The administration’s move today to announce additional lobbying restrictions on stimulus spending recognizes that political influence is wielded by more than just registered lobbyists, moving to curb it in the most sensitive circumstances, while preserving the strongest part of the original program: the move to real-time online disclosure of contacts from registered lobbyists.
The new policy, according to the post: (bold added)
First, we will expand the restriction on oral communications to cover all persons, not just federally registered lobbyists. For the first time, we will reach contacts not only by registered lobbyists but also by unregistered ones, as well as anyone else exerting influence on the process. We concluded this was necessary under the unique circumstances of the stimulus program.
Second, we will focus the restriction on oral communications to target the scenario where concerns about merit-based decision-making are greatest –after competitive grant applications are submitted and before awards are made. Once such applications are on file, the competition should be strictly on the merits. To that end, comments (unless initiated by an agency official) must be in writing and will be posted on the Internet for every American to see.

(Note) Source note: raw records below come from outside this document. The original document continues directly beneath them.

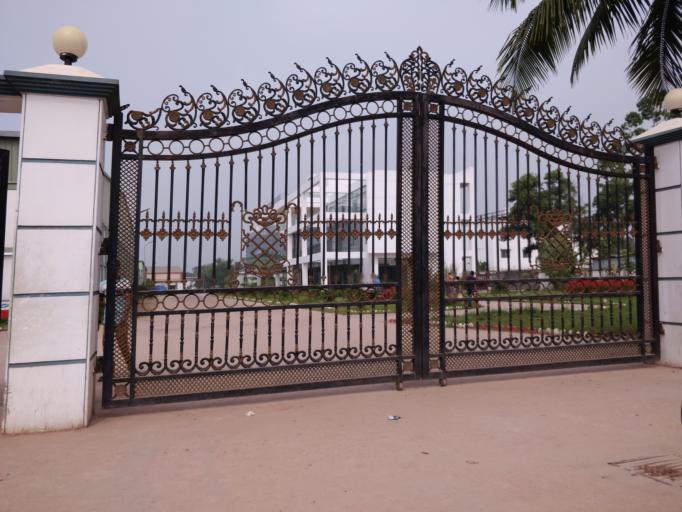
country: BD
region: Sylhet
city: Habiganj
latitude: 24.1720
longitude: 91.3554
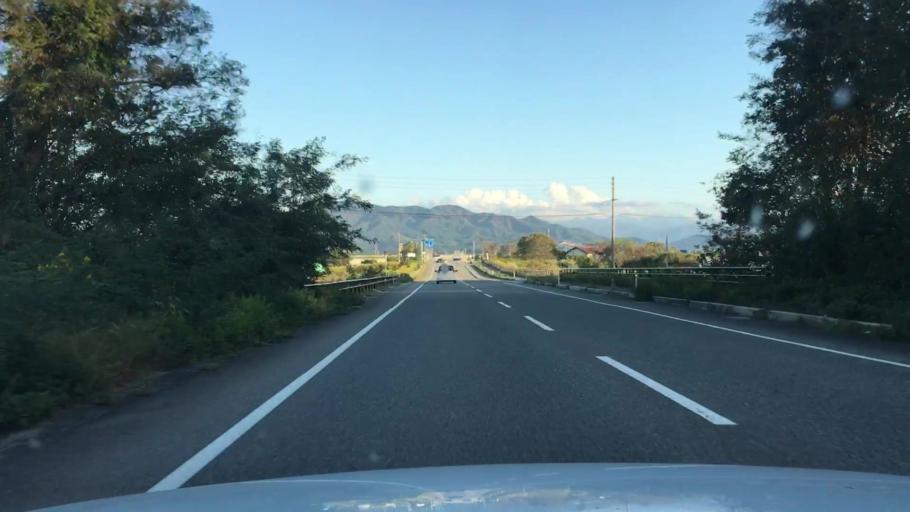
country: JP
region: Niigata
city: Murakami
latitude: 38.1231
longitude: 139.4055
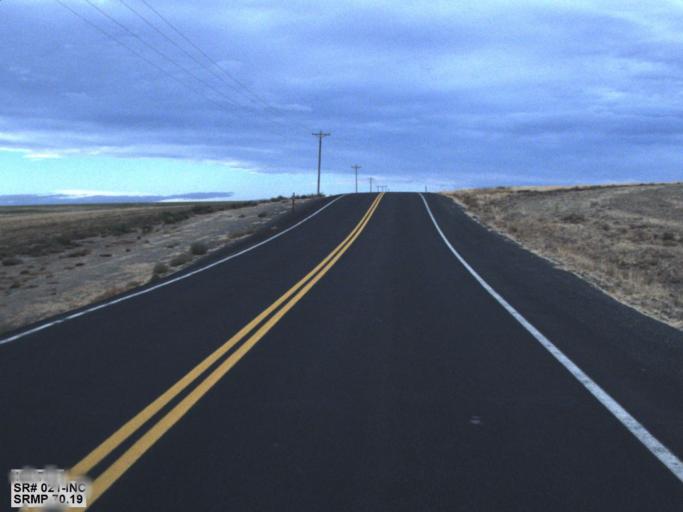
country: US
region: Washington
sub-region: Okanogan County
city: Coulee Dam
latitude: 47.4983
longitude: -118.7849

Third, we will continue to require immediate internet disclosure of all other communications with registered lobbyists. If registered lobbyists have conversations or meetings before an application is filed, a form must be completed and posted to each agency’s website documenting the contact.
The first two points are really the same measure: the administration is banning all oral contacts from anyone, not just lobbyists, and targeting that provision to a very specific scenario.
Relying on the distinctions of the Lobbying Disclosure Act (which defines who must register as a lobbyist) was too easy to skirt, since the influential are often not lobbyists. This was one of the main complaints from CREW, ACLU, and ALL, who suggested lobbyists were being unfairly singled out, and pointed to well-heeled CEOs and campaign contributors who are clearly influential, but often fall below the 20 percent threshold for lobbying registration. Sunlight has often made this point as well, and CREW has already praised the forthcoming guidance.
It may seem radical to ban all oral communications between administration officials and the public, but this seemingly radical move is tempered by two points: first, the restriction applies to a narrowly defined situation where the administration has deemed merit-based decision making to be most sensitive; and second, the administration connects stimulus spending, in its gravity and sheer size, to the scope of potential corruption:
We concluded this was necessary under the unique circumstances of the stimulus program.
For perhaps the strongest evidence of the sort of merit-based decision making these policies seek to cultivate, we can look to Eisen’s post itself for evidence of our government engaging in good faith, in public, to find the best solutions to fit our most pressing problems. How often before now have we seen informal blog posts announcing a new policy before guidance has been issued, and suggesting it’s still under consideration?
This iterative, public approach to problem-solving should be interpreted as a sign of strength, and suggests that bold steps don’t just bring political risk, as they often can, but can also offer a productive strategy for finding public policy solutions. This is especially true of lobbying reform, where previous reforms have all come too late, as reactions to gross abuses. When the administration is willing to engage in a fruitful dialog to identify the best course of action, disagreements become relationships, and mistakes become lessons.
Other administration officials should follow Eisen’s lead, and see what the public (and stakeholder communities) have to offer.